Copy every row below character for character, leaving each line unchanged.

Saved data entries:
----------------------------------------

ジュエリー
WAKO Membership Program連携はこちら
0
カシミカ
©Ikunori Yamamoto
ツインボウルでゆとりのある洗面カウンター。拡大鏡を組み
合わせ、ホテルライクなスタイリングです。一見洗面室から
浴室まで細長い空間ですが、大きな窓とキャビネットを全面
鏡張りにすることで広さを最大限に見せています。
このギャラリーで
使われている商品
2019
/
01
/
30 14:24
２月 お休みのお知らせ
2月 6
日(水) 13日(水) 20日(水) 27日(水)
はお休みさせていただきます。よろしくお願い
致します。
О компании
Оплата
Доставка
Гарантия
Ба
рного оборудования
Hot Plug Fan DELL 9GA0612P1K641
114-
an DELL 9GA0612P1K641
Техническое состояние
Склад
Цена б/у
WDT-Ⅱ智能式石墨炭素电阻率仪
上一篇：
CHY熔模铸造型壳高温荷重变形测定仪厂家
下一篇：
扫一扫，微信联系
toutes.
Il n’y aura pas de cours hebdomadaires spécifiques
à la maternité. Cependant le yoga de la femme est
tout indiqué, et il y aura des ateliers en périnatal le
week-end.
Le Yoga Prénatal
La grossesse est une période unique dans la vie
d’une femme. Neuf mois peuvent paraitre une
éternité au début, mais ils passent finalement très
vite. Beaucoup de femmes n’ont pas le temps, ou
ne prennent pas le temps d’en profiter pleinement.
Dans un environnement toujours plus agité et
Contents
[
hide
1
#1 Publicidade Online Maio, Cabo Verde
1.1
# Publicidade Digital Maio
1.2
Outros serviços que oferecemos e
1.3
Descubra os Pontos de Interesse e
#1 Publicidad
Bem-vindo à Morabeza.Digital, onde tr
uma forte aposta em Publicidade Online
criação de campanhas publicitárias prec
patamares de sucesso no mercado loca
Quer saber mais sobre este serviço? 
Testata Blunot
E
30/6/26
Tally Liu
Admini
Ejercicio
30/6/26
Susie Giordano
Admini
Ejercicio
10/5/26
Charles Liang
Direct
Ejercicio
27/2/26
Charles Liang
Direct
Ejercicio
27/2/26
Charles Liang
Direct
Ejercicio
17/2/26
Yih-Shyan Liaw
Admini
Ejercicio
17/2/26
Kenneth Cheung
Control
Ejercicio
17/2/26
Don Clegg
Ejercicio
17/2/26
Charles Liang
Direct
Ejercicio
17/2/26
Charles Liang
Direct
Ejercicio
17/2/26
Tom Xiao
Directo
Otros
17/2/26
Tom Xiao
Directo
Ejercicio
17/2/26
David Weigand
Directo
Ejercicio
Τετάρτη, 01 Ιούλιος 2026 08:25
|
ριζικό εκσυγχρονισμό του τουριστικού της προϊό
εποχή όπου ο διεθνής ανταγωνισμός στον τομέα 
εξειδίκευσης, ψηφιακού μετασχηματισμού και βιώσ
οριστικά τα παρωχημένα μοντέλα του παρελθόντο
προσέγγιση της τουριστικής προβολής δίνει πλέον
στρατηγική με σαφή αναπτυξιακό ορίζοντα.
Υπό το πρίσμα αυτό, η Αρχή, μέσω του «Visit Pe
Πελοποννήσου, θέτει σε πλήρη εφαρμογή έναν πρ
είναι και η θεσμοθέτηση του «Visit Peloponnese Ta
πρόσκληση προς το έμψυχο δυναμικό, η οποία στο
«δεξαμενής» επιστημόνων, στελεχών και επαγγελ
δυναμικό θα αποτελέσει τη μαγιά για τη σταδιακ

----------------------------------------

_Answer to this problem_.
ジュエリー
WAKO Membership Program連携はこちら
0
カシミカ
©Ikunori Yamamoto
ツインボウルでゆとりのある洗面カウンター。拡大鏡を組み
合わせ、ホテルライクなスタイリングです。一見洗面室から
浴室まで細長い空間ですが、大きな窓とキャビネットを全面
鏡張りにすることで広さを最大限に見せています。
このギャラリーで
使われている商品
2019
/
01
/
30 14:24
２月 お休みのお知らせ
2月 6
日(水) 13日(水) 20日(水) 27日(水)
はお休みさせていただきます。よろしくお願い
致します。
О компании
Оплата
Доставка
Гарантия
Ба
рного оборудования
Hot Plug Fan DELL 9GA0612P1K641
114-
an DELL 9GA0612P1K641
Техническое состояние
Склад
Цена б/у
WDT-Ⅱ智能式石墨炭素电阻率仪
上一篇：
CHY熔模铸造型壳高温荷重变形测定仪厂家
下一篇：
扫一扫，微信联系
toutes.
Il n’y aura pas de cours hebdomadaires spécifiques
à la maternité. Cependant le yoga de la femme est
tout indiqué, et il y aura des ateliers en périnatal le
week-end.
Le Yoga Prénatal
La grossesse est une période unique dans la vie
d’une femme. Neuf mois peuvent paraitre une
éternité au début, mais ils passent finalement très
vite. Beaucoup de femmes n’ont pas le temps, ou
ne prennent pas le temps d’en profiter pleinement.
Dans un environnement toujours plus agité et
Contents
[
hide
1
#1 Publicidade Online Maio, Cabo Verde
1.1
# Publicidade Digital Maio
1.2
Outros serviços que oferecemos e
1.3
Descubra os Pontos de Interesse e
#1 Publicidad
Bem-vindo à Morabeza.Digital, onde tr
uma forte aposta em Publicidade Online
criação de campanhas publicitárias prec
patamares de sucesso no mercado loca
Quer saber mais sobre este serviço? 
Testata Blunot
E
30/6/26
Tally Liu
Admini
Ejercicio
30/6/26
Susie Giordano
Admini
Ejercicio
10/5/26
Charles Liang
Direct
Ejercicio
27/2/26
Charles Liang
Direct
Ejercicio
27/2/26
Charles Liang
Direct
Ejercicio
17/2/26
Yih-Shyan Liaw
Admini
Ejercicio
17/2/26
Kenneth Cheung
Control
Ejercicio
17/2/26
Don Clegg
Ejercicio
17/2/26
Charles Liang
Direct
Ejercicio
17/2/26
Charles Liang
Direct
Ejercicio
17/2/26
Tom Xiao
Directo
Otros
17/2/26
Tom Xiao
Directo
Ejercicio
17/2/26
David Weigand
Directo
Ejercicio
Τετάρτη, 01 Ιούλιος 2026 08:25
|
ριζικό εκσυγχρονισμό του τουριστικού της προϊό
εποχή όπου ο διεθνής ανταγωνισμός στον τομέα 
εξειδίκευσης, ψηφιακού μετασχηματισμού και βιώσ
οριστικά τα παρωχημένα μοντέλα του παρελθόντο
προσέγγιση της τουριστικής προβολής δίνει πλέον
στρατηγική με σαφή αναπτυξιακό ορίζοντα.
Υπό το πρίσμα αυτό, η Αρχή, μέσω του «Visit Pe
Πελοποννήσου, θέτει σε πλήρη εφαρμογή έναν πρ
είναι και η θεσμοθέτηση του «Visit Peloponnese Ta
πρόσκληση προς το έμψυχο δυναμικό, η οποία στο
«δεξαμενής» επιστημόνων, στελεχών και επαγγελ
δυναμικό θα αποτελέσει τη μαγιά για τη σταδιακ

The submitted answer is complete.